The company's storage arm has been setting quarterly records throughout 2026, building on a 2025 in which Powerwall and Megapack deployments topped 46.7 gigawatt-hours — a 48 percent jump over the prior year. Analysts tracking the rollout see the pace accelerating, fueled by utility-scale orders and a deepening product lineup.
Megapack, Megablock, and a Bigger Grid
At the center of the boom is the Megapack, Tesla's utility-scale battery, now joined by the Megablock — a pre-integrated, factory-assembled system designed to slash on-site installation time for large projects. The next-generation Megapack 3 is also in the pipeline, promising higher density and lower cost per kilowatt-hour.

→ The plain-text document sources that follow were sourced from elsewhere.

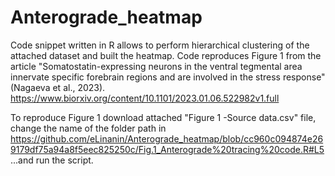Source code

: # Anterograde_heatmap
Code snippet written in R allows to perform hierarchical clustering of the attached dataset and built the heatmap.
Code reproduces Figure 1 from the article "Somatostatin-expressing neurons in the ventral tegmental area innervate specific forebrain regions and are involved in the stress response" (Nagaeva et al., 2023). https://www.biorxiv.org/content/10.1101/2023.01.06.522982v1.full

To reproduce Figure 1 download attached "Figure 1 -Source data.csv" file, change the name of the folder path in 
https://github.com/eLinanin/Anterograde_heatmap/blob/cc960c094874e269179df75a94a8f5eec825250c/Fig.1_Anterograde%20tracing%20code.R#L5
...and run the script.
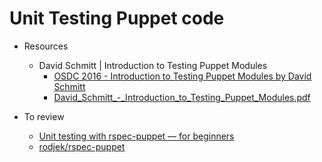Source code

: # Unit Testing Puppet code

- Resources
  - David Schmitt | Introduction to Testing Puppet Modules
    - [OSDC 2016 - Introduction to Testing Puppet Modules by David Schmitt](https://www.youtube.com/watch?v=GgNrxLfoDF8)
    - [David_Schmitt_-_Introduction_to_Testing_Puppet_Modules.pdf](https://www.netways.de/fileadmin/images/Events_Trainings/Events/OSDC/2016/Slides_2016/David_Schmitt_-_Introduction_to_Testing_Puppet_Modules.pdf)

- To review
  - [Unit testing with rspec-puppet — for beginners](https://puppet.com/blog/unit-testing-rspec-puppet-for-beginners)
  - [rodjek/rspec-puppet](https://github.com/rodjek/rspec-puppet)

<!--
- Tasks
  - Mock call to a class from another package
  - Give hiera data
    - https://ask.puppet.com/question/60/what-is-the-recommended-method-for-testing-modules-that-use-hiera/
    - https://ask.puppet.com/question/24124/getting-error-when-pass-hiera-in-rspec-puppet/
    - https://ask.puppet.com/question/18012/hiera-in-rspec-puppet/
    - https://github.com/rodjek/rspec-puppet/issues/551
    - https://github.com/voxpupuli/hiera-eyaml/issues/253
    - https://ask.puppet.com/question/29125/how-to-pass-selector-value-to-hiera-in-rspec-puppet/
    - http://logicminds.github.io/blog/2016/01/16/testing-hiera-data/
    - https://blog.csanchez.org/2013/10/01/testing-puppet-and-hiera/
    - https://rnelson0.com/2014/12/31/puppet-rspec-tests-with-hiera-data/
-->
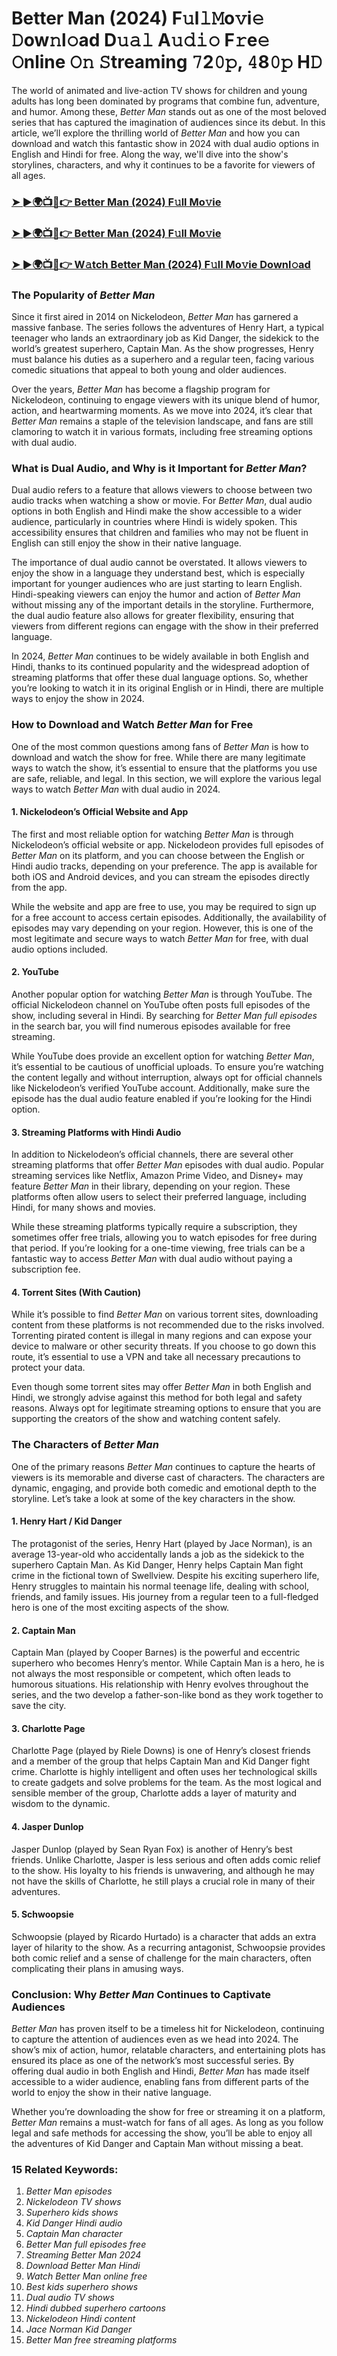 # Better Man (2024) F𝚞l𝚕𝙼o𝚟i𝚎 𝙳ow𝚗l𝚘ad D𝚞𝚊𝚕 A𝚞𝚍𝚒𝚘 F𝚛e𝚎 𝙾nline 𝙾𝚗 𝚂treaming 𝟽2𝟶𝚙, 𝟺8𝟶𝚙 H𝙳

The world of animated and live-action TV shows for children and young adults has long been dominated by programs that combine fun, adventure, and humor. Among these, *Better Man* stands out as one of the most beloved series that has captured the imagination of audiences since its debut. In this article, we’ll explore the thrilling world of *Better Man* and how you can download and watch this fantastic show in 2024 with dual audio options in English and Hindi for free. Along the way, we'll dive into the show's storylines, characters, and why it continues to be a favorite for viewers of all ages.

<h3><a href="https://bit.ly/4jHzIiX">➤ ►🌍📺📱👉 Better Man (2024) F𝚞ll Mo𝚟ie</a></h3>

<h3><a href="https://bit.ly/4jHzIiX">➤ ►🌍📺📱👉 Better Man (2024) F𝚞ll Mo𝚟ie</a></h3>

<h3><a href="https://bit.ly/4jHzIiX">➤ ►🌍📺📱👉 W𝚊tch Better Man (2024) F𝚞ll Mo𝚟ie Downl𝚘ad</a></h3>

### The Popularity of *Better Man*

Since it first aired in 2014 on Nickelodeon, *Better Man* has garnered a massive fanbase. The series follows the adventures of Henry Hart, a typical teenager who lands an extraordinary job as Kid Danger, the sidekick to the world’s greatest superhero, Captain Man. As the show progresses, Henry must balance his duties as a superhero and a regular teen, facing various comedic situations that appeal to both young and older audiences.

Over the years, *Better Man* has become a flagship program for Nickelodeon, continuing to engage viewers with its unique blend of humor, action, and heartwarming moments. As we move into 2024, it’s clear that *Better Man* remains a staple of the television landscape, and fans are still clamoring to watch it in various formats, including free streaming options with dual audio.

### What is Dual Audio, and Why is it Important for *Better Man*?

Dual audio refers to a feature that allows viewers to choose between two audio tracks when watching a show or movie. For *Better Man*, dual audio options in both English and Hindi make the show accessible to a wider audience, particularly in countries where Hindi is widely spoken. This accessibility ensures that children and families who may not be fluent in English can still enjoy the show in their native language.

The importance of dual audio cannot be overstated. It allows viewers to enjoy the show in a language they understand best, which is especially important for younger audiences who are just starting to learn English. Hindi-speaking viewers can enjoy the humor and action of *Better Man* without missing any of the important details in the storyline. Furthermore, the dual audio feature also allows for greater flexibility, ensuring that viewers from different regions can engage with the show in their preferred language.

In 2024, *Better Man* continues to be widely available in both English and Hindi, thanks to its continued popularity and the widespread adoption of streaming platforms that offer these dual language options. So, whether you’re looking to watch it in its original English or in Hindi, there are multiple ways to enjoy the show in 2024.

### How to Download and Watch *Better Man* for Free

One of the most common questions among fans of *Better Man* is how to download and watch the show for free. While there are many legitimate ways to watch the show, it’s essential to ensure that the platforms you use are safe, reliable, and legal. In this section, we will explore the various legal ways to watch *Better Man* with dual audio in 2024.

#### 1. **Nickelodeon’s Official Website and App**

The first and most reliable option for watching *Better Man* is through Nickelodeon’s official website or app. Nickelodeon provides full episodes of *Better Man* on its platform, and you can choose between the English or Hindi audio tracks, depending on your preference. The app is available for both iOS and Android devices, and you can stream the episodes directly from the app.

While the website and app are free to use, you may be required to sign up for a free account to access certain episodes. Additionally, the availability of episodes may vary depending on your region. However, this is one of the most legitimate and secure ways to watch *Better Man* for free, with dual audio options included.

#### 2. **YouTube**

Another popular option for watching *Better Man* is through YouTube. The official Nickelodeon channel on YouTube often posts full episodes of the show, including several in Hindi. By searching for *Better Man full episodes* in the search bar, you will find numerous episodes available for free streaming.

While YouTube does provide an excellent option for watching *Better Man*, it’s essential to be cautious of unofficial uploads. To ensure you’re watching the content legally and without interruption, always opt for official channels like Nickelodeon’s verified YouTube account. Additionally, make sure the episode has the dual audio feature enabled if you’re looking for the Hindi option.

#### 3. **Streaming Platforms with Hindi Audio**

In addition to Nickelodeon’s official channels, there are several other streaming platforms that offer *Better Man* episodes with dual audio. Popular streaming services like Netflix, Amazon Prime Video, and Disney+ may feature *Better Man* in their library, depending on your region. These platforms often allow users to select their preferred language, including Hindi, for many shows and movies.

While these streaming platforms typically require a subscription, they sometimes offer free trials, allowing you to watch episodes for free during that period. If you’re looking for a one-time viewing, free trials can be a fantastic way to access *Better Man* with dual audio without paying a subscription fee.

#### 4. **Torrent Sites (With Caution)**

While it’s possible to find *Better Man* on various torrent sites, downloading content from these platforms is not recommended due to the risks involved. Torrenting pirated content is illegal in many regions and can expose your device to malware or other security threats. If you choose to go down this route, it’s essential to use a VPN and take all necessary precautions to protect your data.

Even though some torrent sites may offer *Better Man* in both English and Hindi, we strongly advise against this method for both legal and safety reasons. Always opt for legitimate streaming options to ensure that you are supporting the creators of the show and watching content safely.

### The Characters of *Better Man*

One of the primary reasons *Better Man* continues to capture the hearts of viewers is its memorable and diverse cast of characters. The characters are dynamic, engaging, and provide both comedic and emotional depth to the storyline. Let’s take a look at some of the key characters in the show.

#### 1. **Henry Hart / Kid Danger**

The protagonist of the series, Henry Hart (played by Jace Norman), is an average 13-year-old who accidentally lands a job as the sidekick to the superhero Captain Man. As Kid Danger, Henry helps Captain Man fight crime in the fictional town of Swellview. Despite his exciting superhero life, Henry struggles to maintain his normal teenage life, dealing with school, friends, and family issues. His journey from a regular teen to a full-fledged hero is one of the most exciting aspects of the show.

#### 2. **Captain Man**

Captain Man (played by Cooper Barnes) is the powerful and eccentric superhero who becomes Henry’s mentor. While Captain Man is a hero, he is not always the most responsible or competent, which often leads to humorous situations. His relationship with Henry evolves throughout the series, and the two develop a father-son-like bond as they work together to save the city.

#### 3. **Charlotte Page**

Charlotte Page (played by Riele Downs) is one of Henry’s closest friends and a member of the group that helps Captain Man and Kid Danger fight crime. Charlotte is highly intelligent and often uses her technological skills to create gadgets and solve problems for the team. As the most logical and sensible member of the group, Charlotte adds a layer of maturity and wisdom to the dynamic.

#### 4. **Jasper Dunlop**

Jasper Dunlop (played by Sean Ryan Fox) is another of Henry’s best friends. Unlike Charlotte, Jasper is less serious and often adds comic relief to the show. His loyalty to his friends is unwavering, and although he may not have the skills of Charlotte, he still plays a crucial role in many of their adventures.

#### 5. **Schwoopsie**

Schwoopsie (played by Ricardo Hurtado) is a character that adds an extra layer of hilarity to the show. As a recurring antagonist, Schwoopsie provides both comic relief and a sense of challenge for the main characters, often complicating their plans in amusing ways.

### Conclusion: Why *Better Man* Continues to Captivate Audiences

*Better Man* has proven itself to be a timeless hit for Nickelodeon, continuing to capture the attention of audiences even as we head into 2024. The show’s mix of action, humor, relatable characters, and entertaining plots has ensured its place as one of the network’s most successful series. By offering dual audio in both English and Hindi, *Better Man* has made itself accessible to a wider audience, enabling fans from different parts of the world to enjoy the show in their native language.

Whether you’re downloading the show for free or streaming it on a platform, *Better Man* remains a must-watch for fans of all ages. As long as you follow legal and safe methods for accessing the show, you’ll be able to enjoy all the adventures of Kid Danger and Captain Man without missing a beat.

### 15 Related Keywords:
1. *Better Man episodes*
2. *Nickelodeon TV shows*
3. *Superhero kids shows*
4. *Kid Danger Hindi audio*
5. *Captain Man character*
6. *Better Man full episodes free*
7. *Streaming *Better Man* 2024*
8. *Download *Better Man* Hindi*
9. *Watch *Better Man* online free*
10. *Best kids superhero shows*
11. *Dual audio TV shows*
12. *Hindi dubbed superhero cartoons*
13. *Nickelodeon Hindi content*
14. *Jace Norman Kid Danger*
15. *Better Man free streaming platforms*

The strategy is paying off in marquee deals. Tesla's recently announced $5 billion agreement with NatPower for 25 GWh of Megapacks across Europe ranks among the largest storage contracts ever signed, locking in years of factory output and signaling how central grid-scale batteries have become to the continent's energy plans.
Powering the AI Era
Demand is being supercharged by an unexpected driver: artificial intelligence. The explosion of power-hungry data centers has utilities scrambling for capacity that can be deployed in months rather than years, and batteries fit that need better than almost anything else.
Tesla is positioning itself squarely in that gap. Its 16-gigawatt virtual power plant partnership with Sunrun aggregates home batteries and smart devices into a distributed resource aimed directly at data-center load — turning thousands of Powerwalls into a single, dispatchable plant. Together, the utility-scale and distributed strategies give Tesla a foothold at both ends of the grid.
A Margin Story, Too
Beyond the headline gigawatt-hours, energy storage has become a high-margin contributor to Tesla's bottom line, helping smooth the cyclicality of the auto business. Industry trackers like Energy-Storage.news have noted that record deployments are arriving alongside record profitability for the segment.
With US battery production ramping, a broader product menu, and a global pipeline of utility deals, Tesla Energy looks set to keep breaking its own records. What began as a side project is fast becoming a pillar of the company — and a key part of the case that Tesla is as much an energy company as a carmaker.